# The problem
Please restate word for word the lines of the entries below from the one with "How Peek Pro helps tour operators" to the one with "stroll around the park perimeters.", inclusive, and leave out every picture.

** Opening Data for review block **

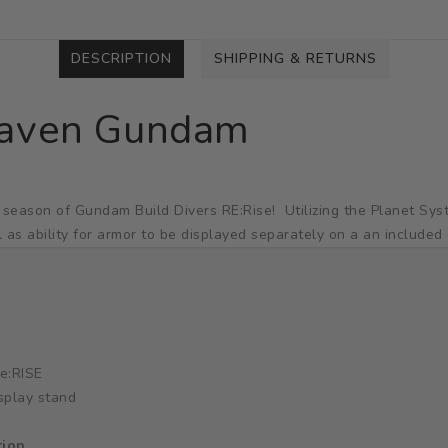
DESCRIPTION
SHIPPING & RETURNS
raven Gundam
 season of Gundam Build Divers RE:Rise! Utilizing the Planet Sy
l as ability for armor to be displayed separately on a an included 
e:RISE
splay stand
tion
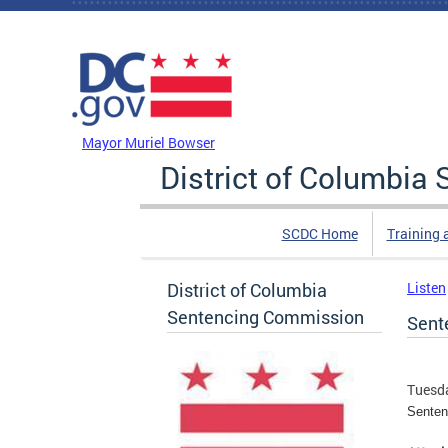
Skip to main content
DC Agency Top Menu
Mayor Muriel Bowser
District of Columbi
SCDC Home
Training 
District of Columbia
Listen
Sentencing Commission
Sent
Tuesda
Senten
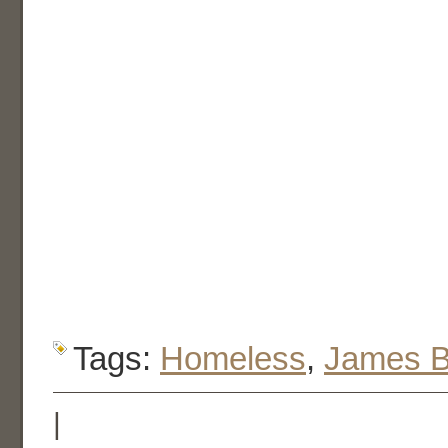
Tags:
Homeless
,
James 
|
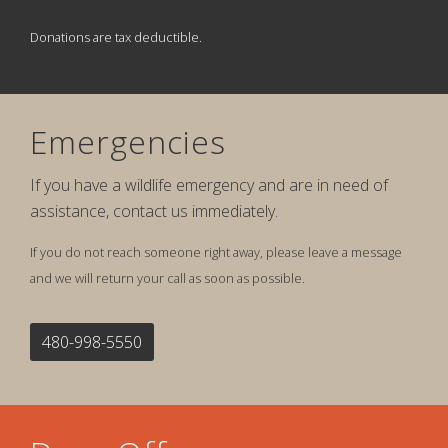
Donations are tax deductible.
Emergencies
If you have a wildlife emergency and are in need of
assistance, contact us immediately.
If you do not reach someone right away, please leave a message
and we will return your call as soon as possible.
480-998-5550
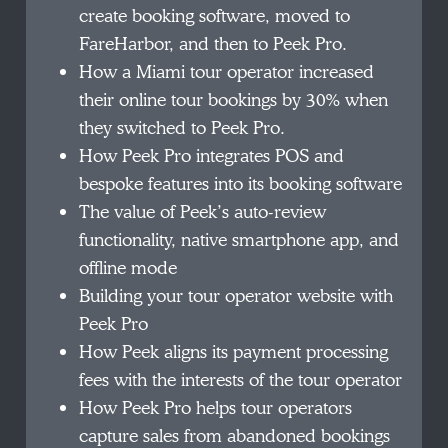
create booking software, moved to
FareHarbor, and then to Peek Pro.
How a Miami tour operator increased
their online tour bookings by 30% when
they switched to Peek Pro.
How Peek Pro integrates POS and
bespoke features into its booking software
The value of Peek’s auto-review
functionality, native smartphone app, and
offline mode
Building your tour operator website with
Peek Pro
How Peek aligns its payment processing
fees with the interests of the tour operator
How Peek Pro helps tour operators
capture sales from abandoned bookings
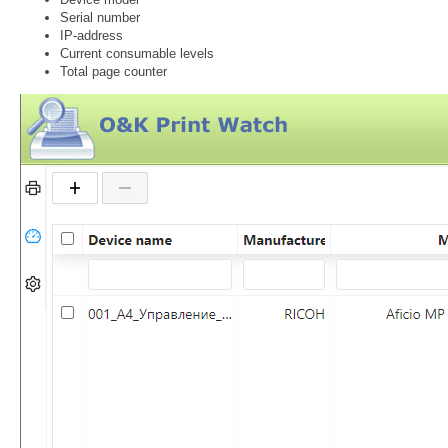
Serial number
IP-address
Current consumable levels
Total page counter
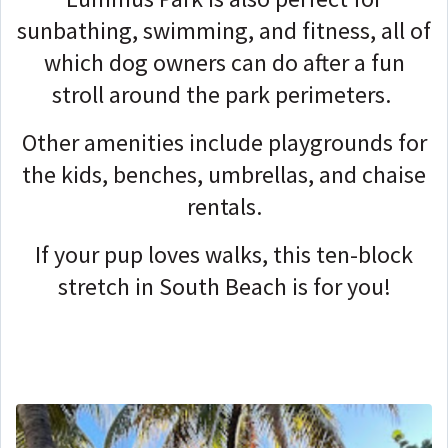
sunbathing, swimming, and fitness, all of
which dog owners can do after a fun
stroll around the park perimeters.
Other amenities include playgrounds for
the kids, benches, umbrellas, and chaise
rentals.
If your pup loves walks, this ten-block
stretch in South Beach is for you!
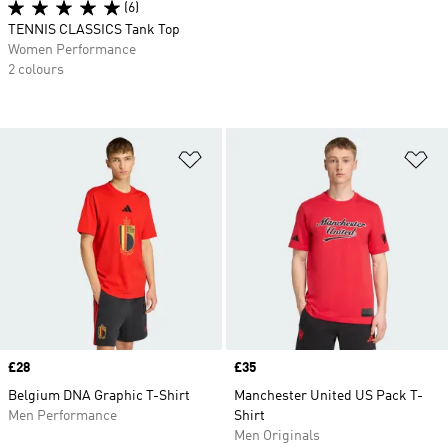
(6)
TENNIS CLASSICS Tank Top
Women Performance
2 colours
Add to Wishlist
Ad
Price
£28
Price
£35
Belgium DNA Graphic T-Shirt
Manchester United US Pack T-
Men Performance
Shirt
Men Originals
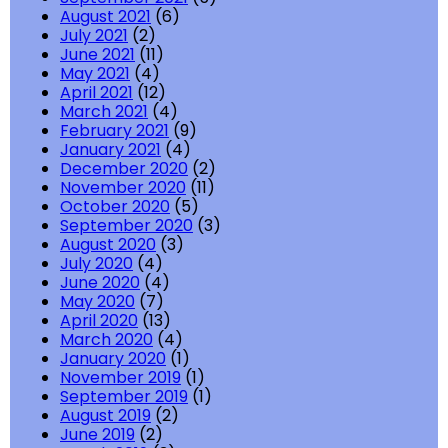
August 2021
(6)
July 2021
(2)
June 2021
(11)
May 2021
(4)
April 2021
(12)
March 2021
(4)
February 2021
(9)
January 2021
(4)
December 2020
(2)
November 2020
(11)
October 2020
(5)
September 2020
(3)
August 2020
(3)
July 2020
(4)
June 2020
(4)
May 2020
(7)
April 2020
(13)
March 2020
(4)
January 2020
(1)
November 2019
(1)
September 2019
(1)
August 2019
(2)
June 2019
(2)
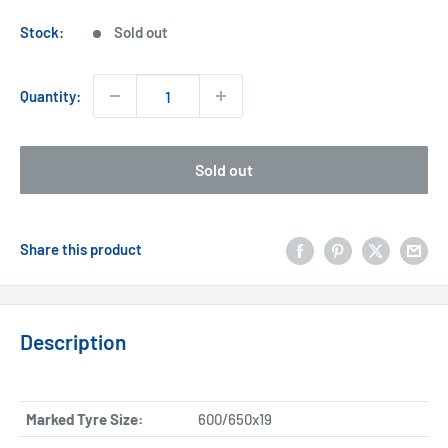
price
Stock:
Sold out
Quantity:
Sold out
Share this product
Description
Marked Tyre Size:
600/650x19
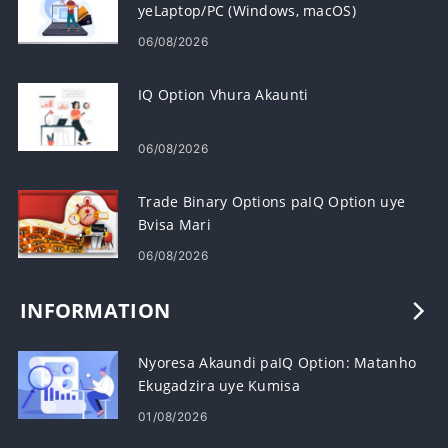
yeLaptop/PC (Windows, macOS)
06/08/2026
IQ Option Vhura Akaunti
06/08/2026
Trade Binary Options paIQ Option uye
Bvisa Mari
06/08/2026
INFORMATION
Nyoresa Akaundi paIQ Option: Matanho
Ekugadzira uye Kumisa
01/08/2026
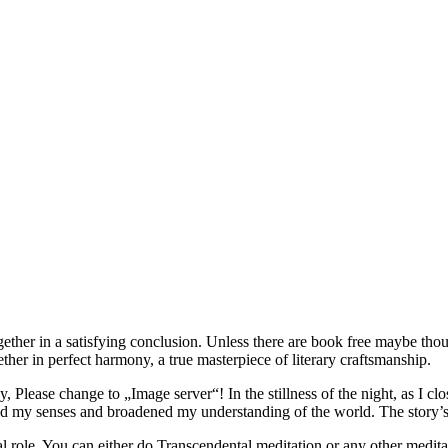
ether in a satisfying conclusion. Unless there are book free maybe tho
er in perfect harmony, a true masterpiece of literary craftsmanship.
Please change to „Image server“! In the stillness of the night, as I close
ned my senses and broadened my understanding of the world. The story’s
l role. You can either do Transcendental meditation or any other meditat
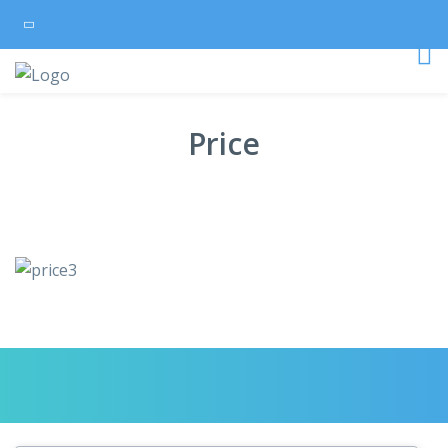
Price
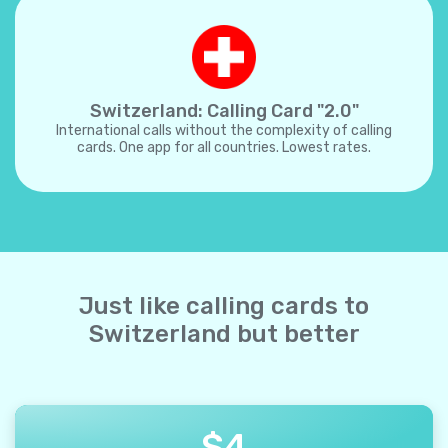
Switzerland: Calling Card "2.0"
International calls without the complexity of calling
cards. One app for all countries. Lowest rates.
Just like calling cards to
Switzerland but better
$
4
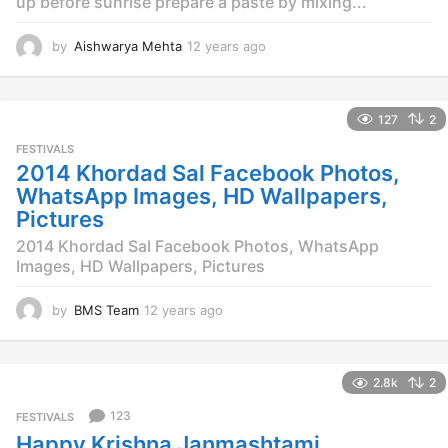
up before sunrise prepare a paste by mixing...
by
Aishwarya Mehta
12 years ago
1
2
y
e
127
2
a
r
FESTIVALS
s
2014 Khordad Sal Facebook Photos,
a
WhatsApp Images, HD Wallpapers,
g
Pictures
o
2014 Khordad Sal Facebook Photos, WhatsApp
Images, HD Wallpapers, Pictures
by
BMS Team
12 years ago
1
2
y
e
2.8k
2
a
r
123
FESTIVALS
s
Happy Krishna Janmashtami
a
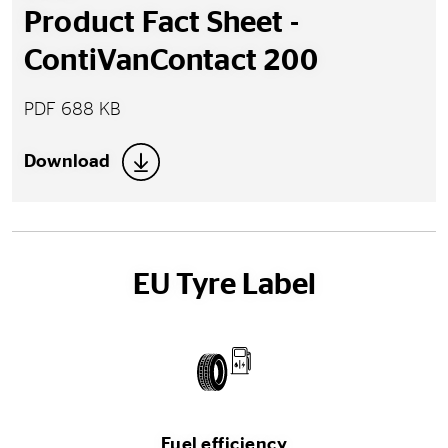
Product Fact Sheet -
ContiVanContact 200
PDF 688 KB
Download
EU Tyre Label
Fuel efficiency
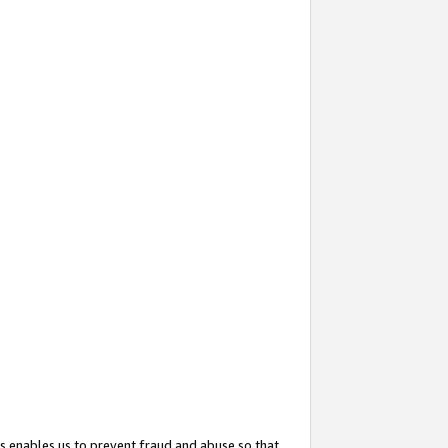
s enables us to prevent fraud and abuse so that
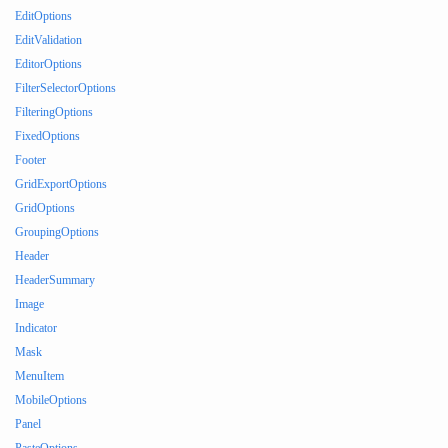
EditOptions
EditValidation
EditorOptions
FilterSelectorOptions
FilteringOptions
FixedOptions
Footer
GridExportOptions
GridOptions
GroupingOptions
Header
HeaderSummary
Image
Indicator
Mask
MenuItem
MobileOptions
Panel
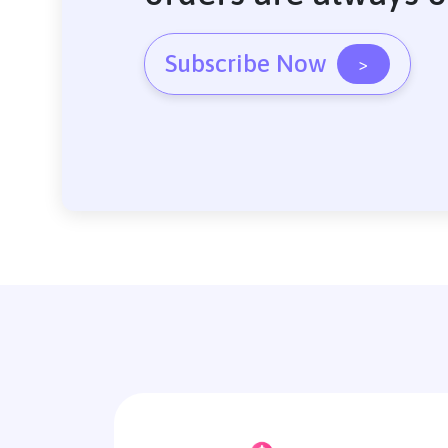
Subscribe Now
>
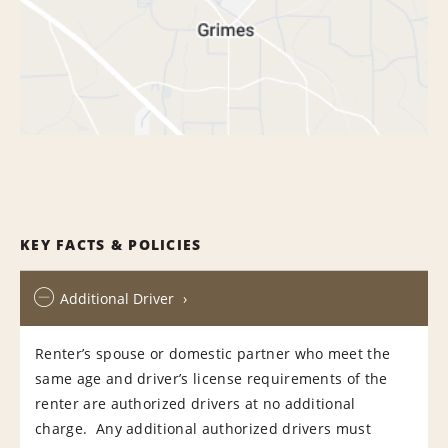
KEY FACTS & POLICIES
Additional Driver
Renter’s spouse or domestic partner who meet the
same age and driver’s license requirements of the
renter are authorized drivers at no additional
charge. Any additional authorized drivers must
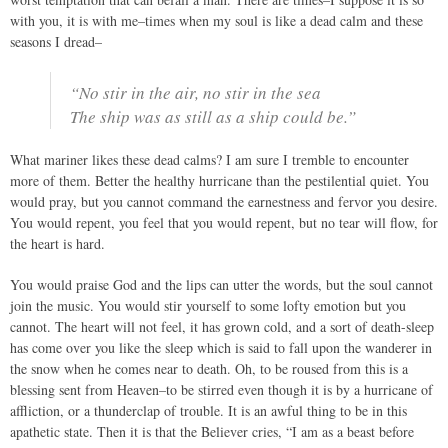
with you, it is with me–times when my soul is like a dead calm and these
seasons I dread–
“No stir in the air, no stir in the sea
The ship was as still as a ship could be.”
What mariner likes these dead calms? I am sure I tremble to encounter
more of them. Better the healthy hurricane than the pestilential quiet. You
would pray, but you cannot command the earnestness and fervor you desire.
You would repent, you feel that you would repent, but no tear will flow, for
the heart is hard.
You would praise God and the lips can utter the words, but the soul cannot
join the music. You would stir yourself to some lofty emotion but you
cannot. The heart will not feel, it has grown cold, and a sort of death-sleep
has come over you like the sleep which is said to fall upon the wanderer in
the snow when he comes near to death. Oh, to be roused from this is a
blessing sent from Heaven–to be stirred even though it is by a hurricane of
affliction, or a thunderclap of trouble. It is an awful thing to be in this
apathetic state. Then it is that the Believer cries, “I am as a beast before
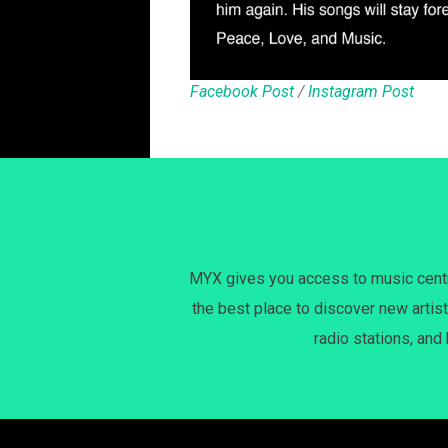
Facebook Post
/
Instagram Post
MYX gives you access to music centri
the best place to discover new artist
radio stations, and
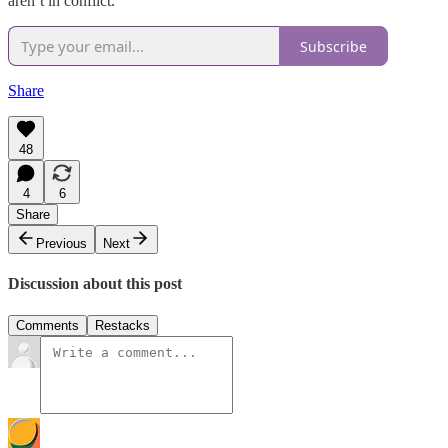
aren’t in conflict.
Subscribe
Share
48
4
6
Share
Previous
Next
Discussion about this post
Comments
Restacks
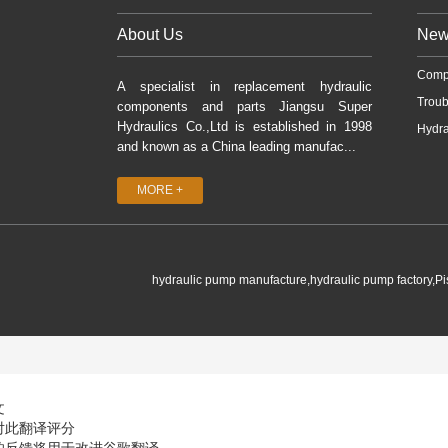
About Us
New
Comp
A specialist in replacement hydraulic
Troub
components and parts Jiangsu Super
Hydraulics Co.,Ltd is established in 1998
Hydra
and known as a China leading manufac...
MORE +
hydraulic pump manufacture,hydraulic pump factory,P
文
对此翻译评分
的反馈将用于改进谷歌翻译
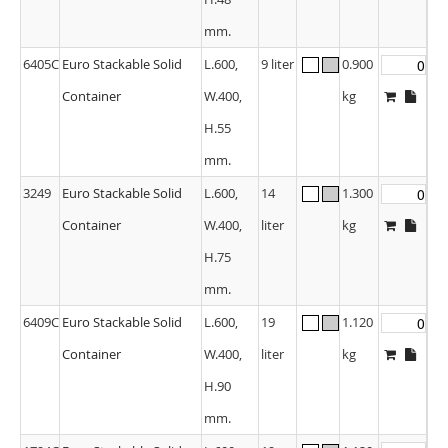
mm.
6405C
Euro Stackable Solid
L.600,
9 liter
0.900
Container
W.400,
kg
H.55
mm.
3249
Euro Stackable Solid
L.600,
14
1.300
Container
W.400,
liter
kg
H.75
mm.
6409C
Euro Stackable Solid
L.600,
19
1.120
Container
W.400,
liter
kg
H.90
mm.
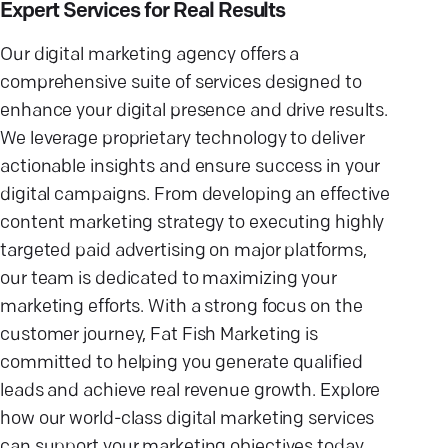
Expert Services for Real Results
Our digital marketing agency offers a
comprehensive suite of services designed to
enhance your digital presence and drive results.
We leverage proprietary technology to deliver
actionable insights and ensure success in your
digital campaigns. From developing an effective
content marketing strategy to executing highly
targeted paid advertising on major platforms,
our team is dedicated to maximizing your
marketing efforts. With a strong focus on the
customer journey, Fat Fish Marketing is
committed to helping you generate qualified
leads and achieve real revenue growth. Explore
how our world-class digital marketing services
can support your marketing objectives today.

** Closing Data for review block **

# Answer space
How Peek Pro helps tour operators
capture sales from abandoned bookings
Serial number
IP-address
Current consumable levels
Total page counter
sunbathing, swimming, and fitness, all of
which dog owners can do after a fun
stroll around the park perimeters.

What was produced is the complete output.